Soon after I heard from the Cynic-Hater, I got a message from guy whose avatar is him having anal sex with another man.
We messaged back and forth a little bit. At one point he asked if he was too slutty for me. I told him no, that my own sluttiness was hampered only by opportunity. Which I actually think is true – although I do have some standards.
He said things like: “I would prefer to have one partner as well, with whom I have a strong connection. The problem though, in my experience, is that after six months or so of serious dating, when a woman starts to fall hard for me, she typically wants to put the swinging on hold. I sort of get it. Watching a guy you merely like fuck another person is kind of fun. Watching someone you LOVE do it… well, that is hard for some.”
So, seemed reasonable. His marriage had also been sexless for 3 years, so we had some common background.
One night I went to sleep mid-conversation and I woke up to a message he had sent that night that said: “In the battle for your attention, it seems I am losing.” I told him he sounded like me and should just chill out.
All in all, he didn’t seem like a douchebag and other than being a total slut, seemed like a humble and interesting guy.
He also said “I’m a single parent too. My daughter just turned five. I have her every other weekend and once in awhile during the week. So I still manage to have lots of time and space to get laid. It tends to be other people’s schedules that are the problem mostly.”
We kept chatting, we moved to BBM and he sent me a pic of his face. Normal looking dude, nice warm smile. It was an interesting proposition. We agreed to meet for a quick coffee in my neighborhood on Sunday. Yes, I was sick, but this was a 2 minute walk from my house and I was going stir crazy. My son was with my step-dad at a party.
Then just before we are supposed to meet, he tells me he’s actually married. The usual story – terrible relationship, unhappy. He left his first wife for this woman, who was all willing to be open and swing etc., then she changed! and now they are miserable. He’s had long term mistresses and can make all kinds of time.
I figured I would meet him anyway. Not sure why, to be honest. I’m pretty clear I don’t want to be involved with someone who is married. But I was in this head space thinking that quite frankly I had no time anyway… maybe a nice FWB with no potential might be a plan.
I’m going to chalk that up to the codeine I was taking for my cough.
We met for a drink. He had beer and I had herbal tea. There was no crazy physical connection. He was a neutral enough guy. He complained he couldn’t leave this marriage because what does it mean if his first marriage was a failure and now this one, blah blah blah, and it was better to just stay in the bed he made. He complained his current partner had changed; she said she was into swinging and now she’s not. He implied that he wouldn’t leave his current partner until he had someone to leave for.
I looked at him and said the following things (not all at once):
- You know you need to leave your marriage, right, if you are that miserable and can’t repair it?
- What are you going to do, be unhappy for another 40 years?
- You are aware that the failure rate for second marriages is higher than first ones?
- Did you think that the affair you were having was going to remain like that when it became a long-term relationship?
- Affairs are a fantasy, not a reality.
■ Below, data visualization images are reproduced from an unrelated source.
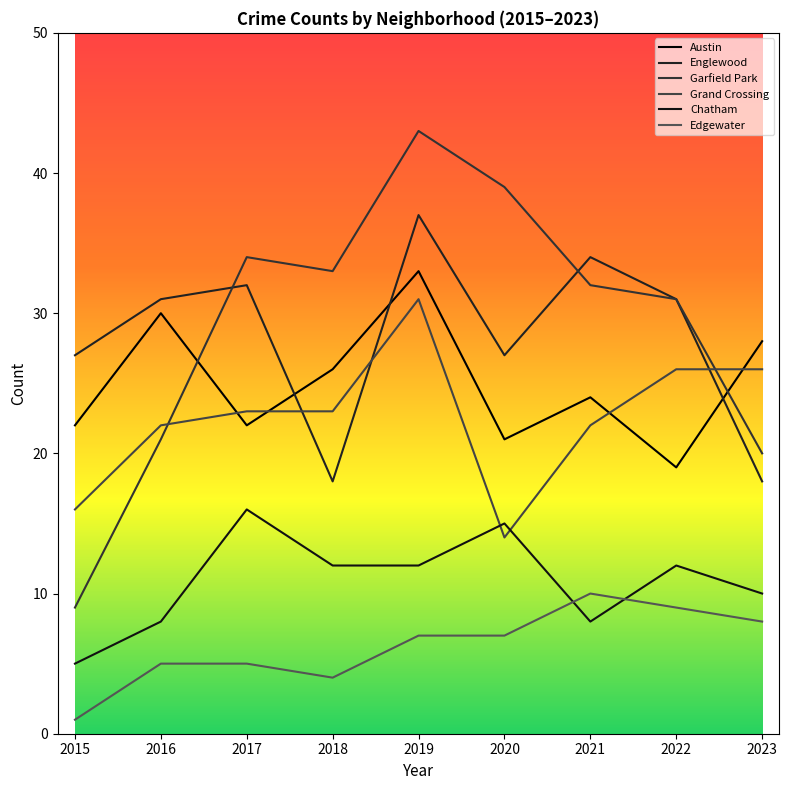

How many interior local peaks does the Garfield Park series have?

2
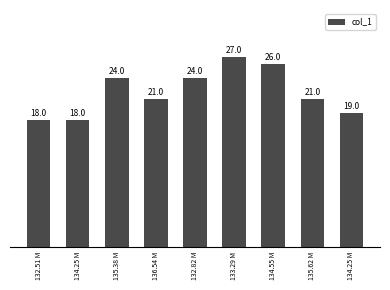

Reading left to right, extract all data points from this chart.

132.51 M=18	134.25 M=18	135.38 M=24	136.54 M=21	132.82 M=24	133.29 M=27	134.55 M=26	135.62 M=21	134.25 M=19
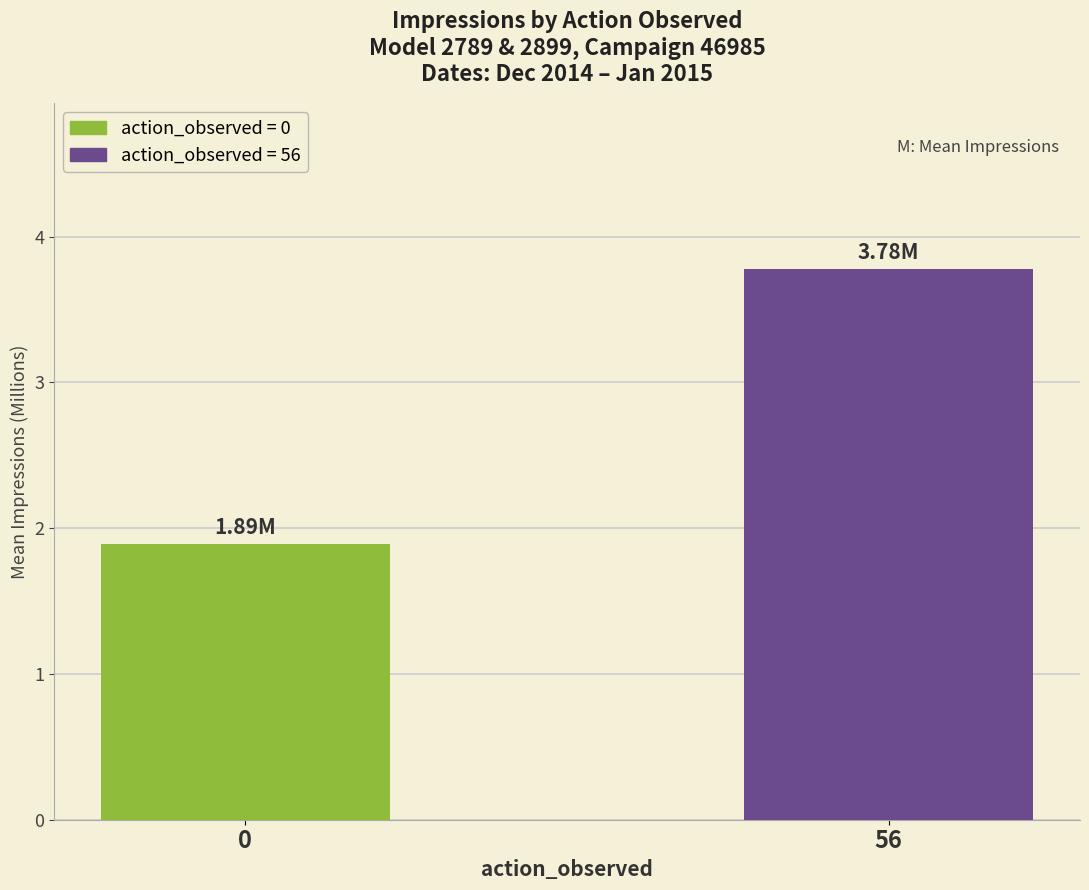

Reading left to right, transcribe all the data shown in this chart.

1.9	3.8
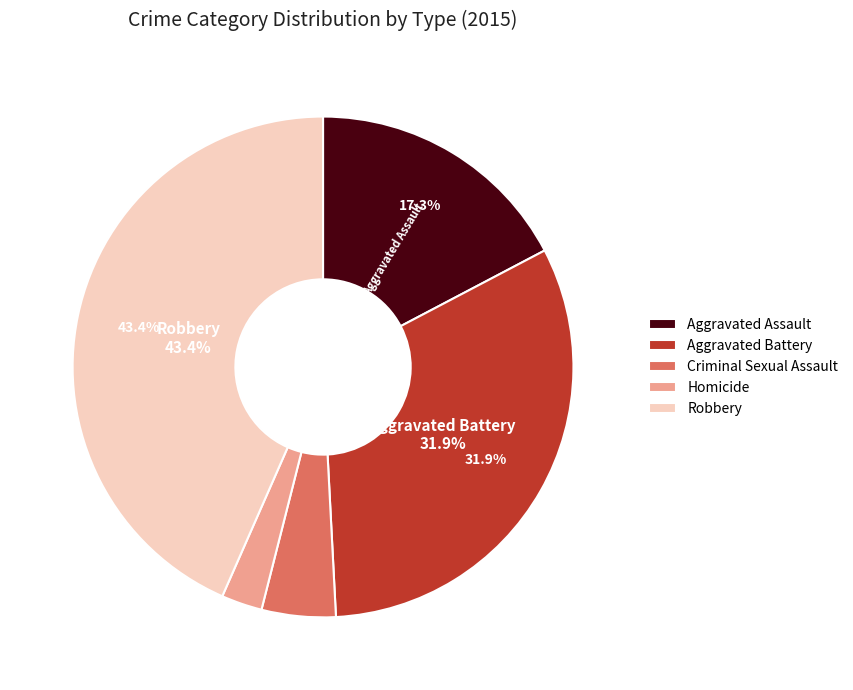

How many segments does this pie chart have?

5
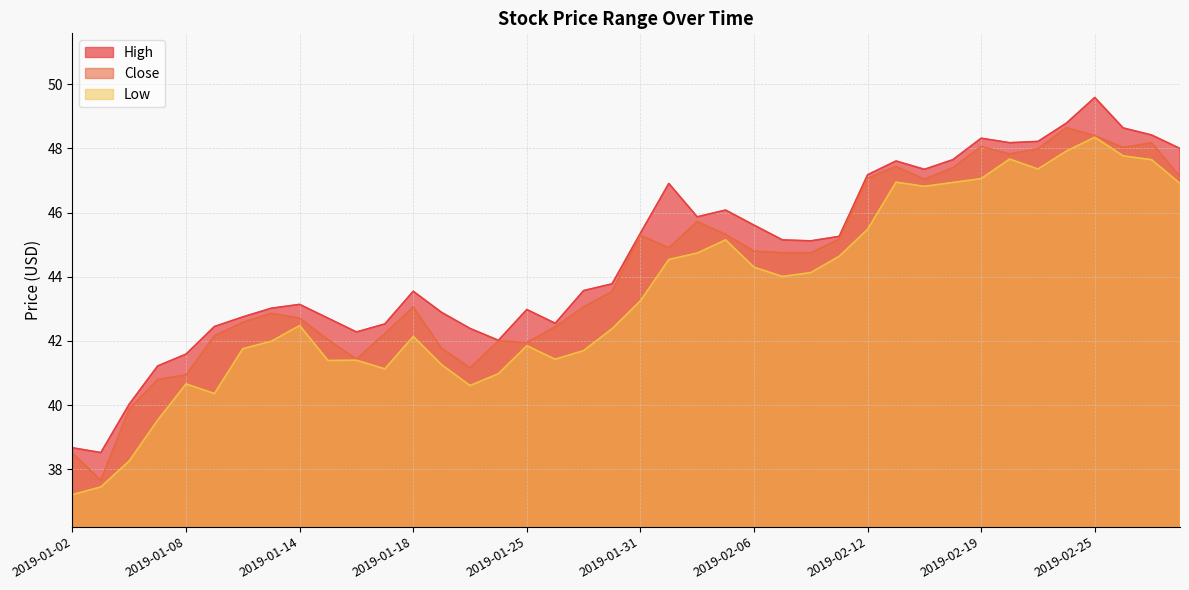

Between 2019-02-06 and 2019-02-25, which is larger?

2019-02-25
You can’t believe that the relationship is going to stay the same when now you are arguing about who will do the dishes.
- You won’t actually be in a place to have a successful relationship until you actually know that you will be okay alone, and figure out what you want and need.
Nobody had ever said those kinds of things to him before. He was stunned, looked at me with amazement and thanked me for being honest with him.
He told me he wanted to take me to the gang bang night. I told him I’d think about it but wasn’t sure I was going to go. He spent some time telling me the things he’d have to coordinate so that he could be away for the night, and I realized that yes, I have no patience for someone who is married.
He gave me a quick kiss goodbye and I went back home to my nice warm bed.
I did some thinking. I dumped the Dog Trainer, and went to bed.
The next day I told him I was on the fence about going to the gang bang night with him. Which was true. He would have been a not-terrible choice of someone “safe” to accompany me. I could have had a FWB thing with him (putting aside the situation he was in and how he didn’t take control of his life).
But I know I want more, and would continue to seek more. So why even bother?
So I told him that. Basically, no.
I didn’t go there at all. Not even once. Yay me.